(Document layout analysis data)
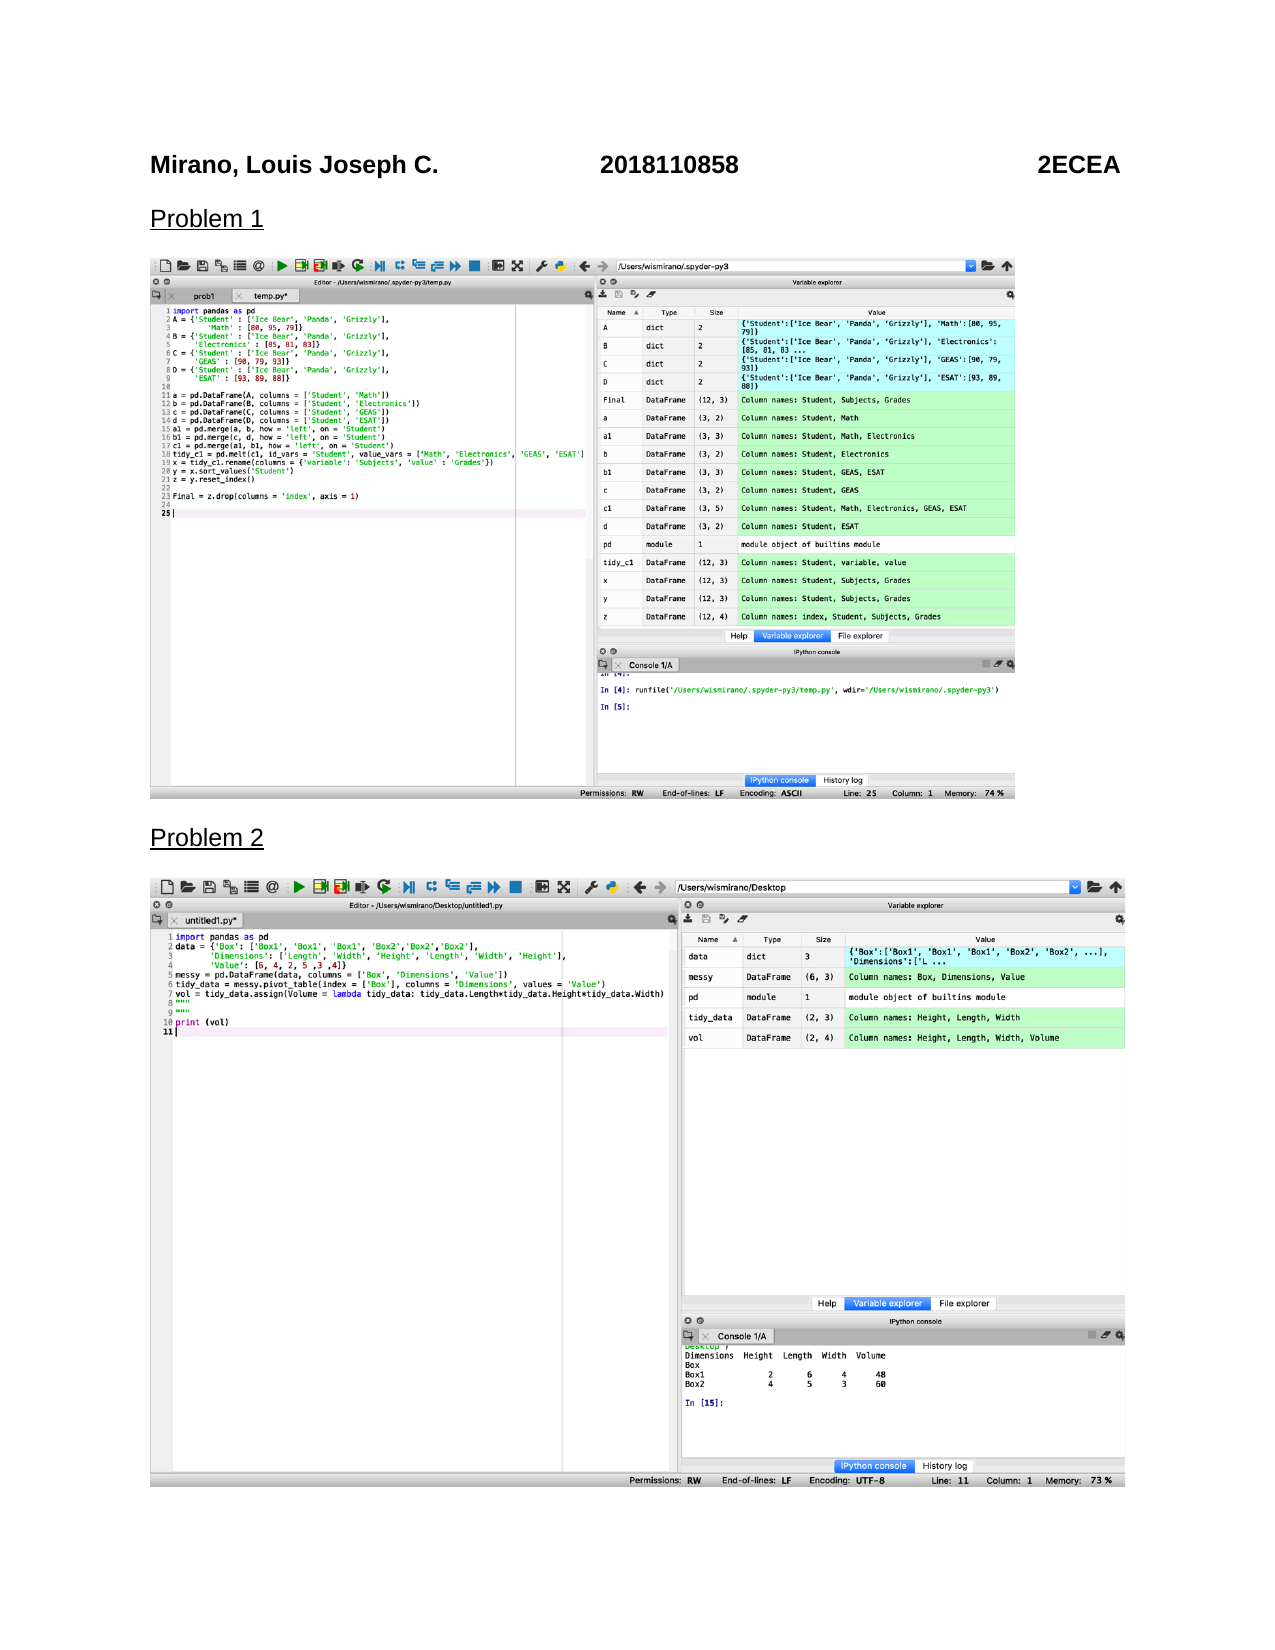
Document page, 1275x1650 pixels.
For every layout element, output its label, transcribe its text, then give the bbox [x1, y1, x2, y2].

text Problem 2 [150, 823, 1125, 852]
text Problem 1 [150, 204, 1125, 233]
text Mirano, Louis Joseph C. 2018110858 2ECEA [150, 150, 1125, 179]
picture [150, 877, 1125, 1487]
picture [150, 257, 1015, 799]
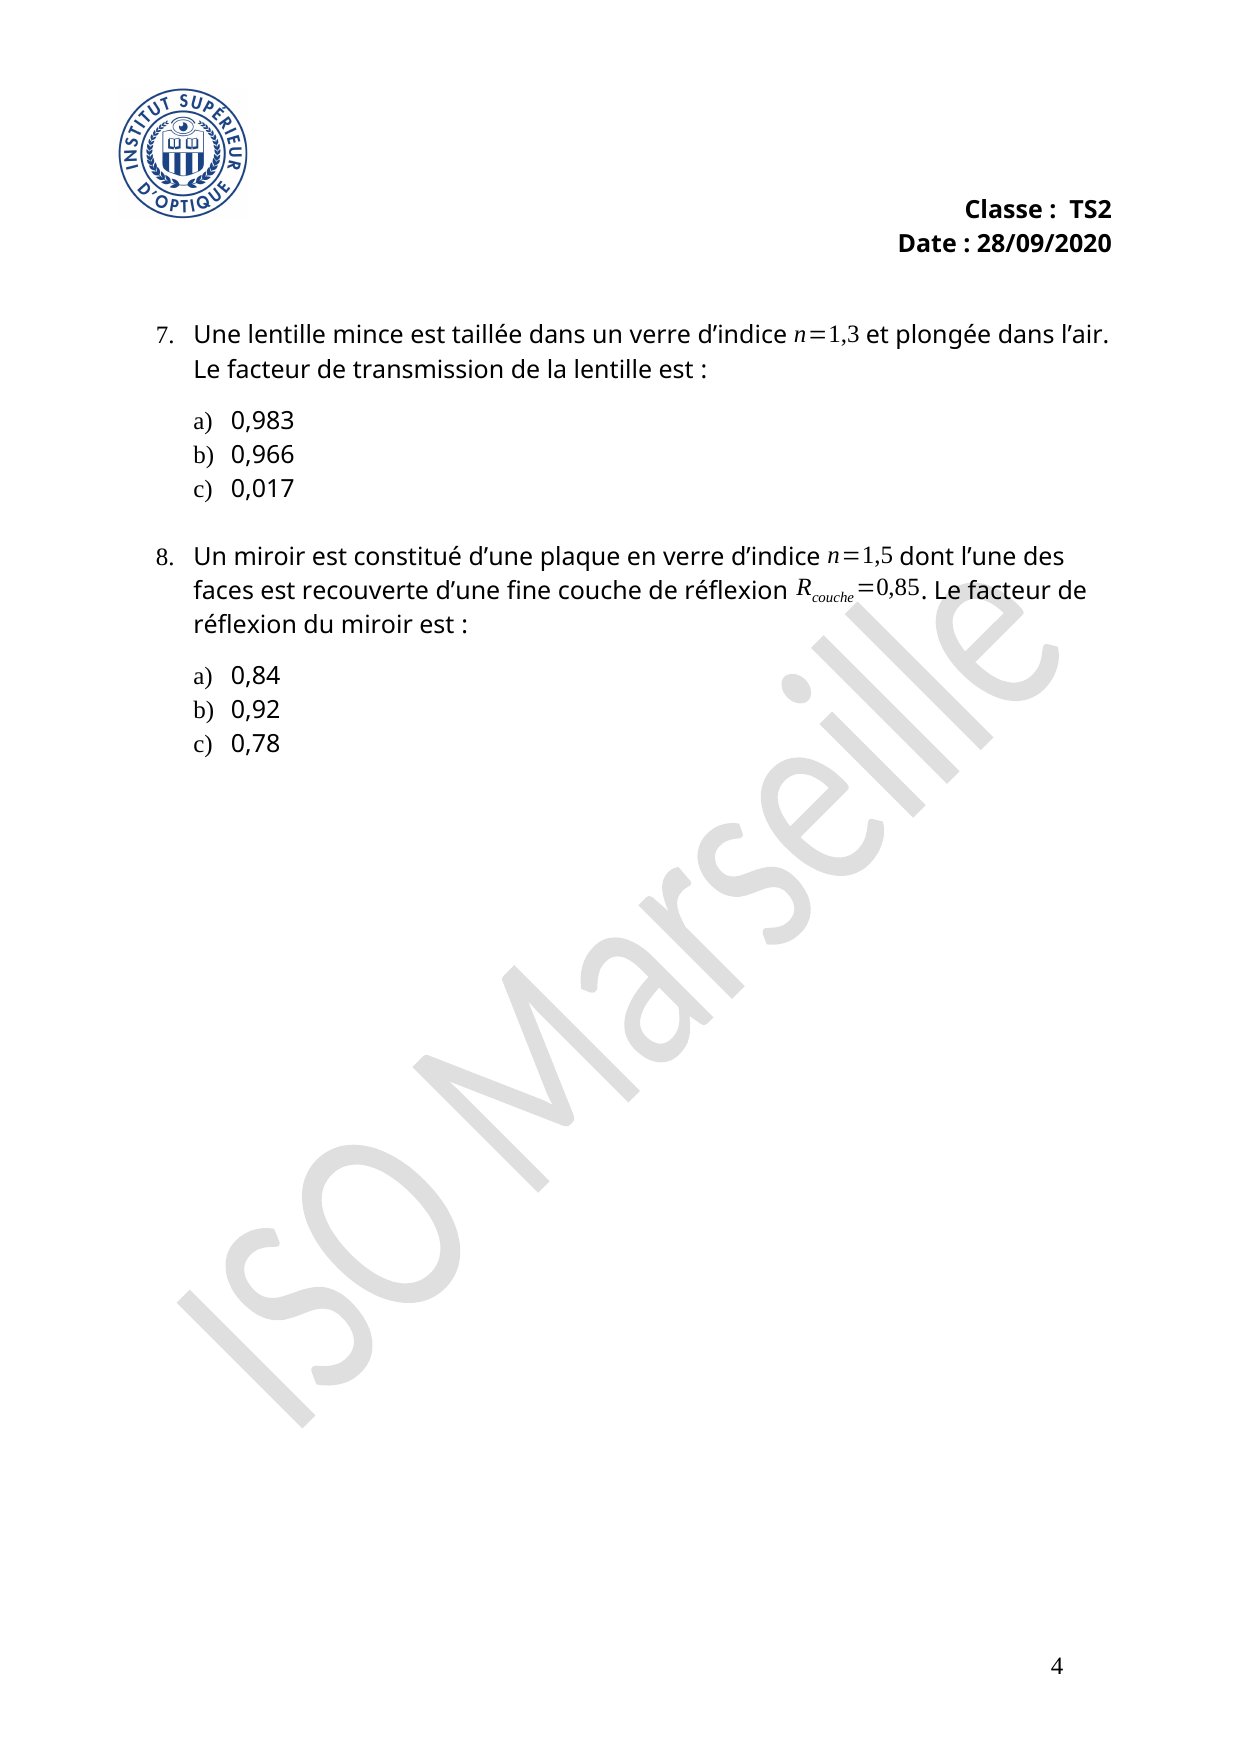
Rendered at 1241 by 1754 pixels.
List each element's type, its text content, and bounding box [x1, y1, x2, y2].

list 0,84 [193, 658, 1122, 692]
list Un miroir est constitué d’une plaque en verre d’indice dont l’une des faces est recouverte d’une fine couche de réflexion . Le facteur de réflexion du miroir est : [156, 539, 1122, 641]
list 0,78 [193, 726, 1122, 760]
list 0,983 [193, 402, 1122, 436]
picture [118, 88, 248, 219]
list 0,017 [193, 471, 1122, 504]
list 0,92 [193, 692, 1122, 726]
list 0,966 [193, 436, 1122, 471]
list Une lentille mince est taillée dans un verre d’indice et plongée dans l’air. Le facteur de transmission de la lentille est : [156, 317, 1122, 385]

#### [DESCRIPTION OF THE TASK]
Within the entries above, find every line where the string "pixels" occurs, and copy it.

#### [EXERCISE RESPONSE]
Document page, 1275x1650 pixels.
Rendered at 1241 by 1754 pixels.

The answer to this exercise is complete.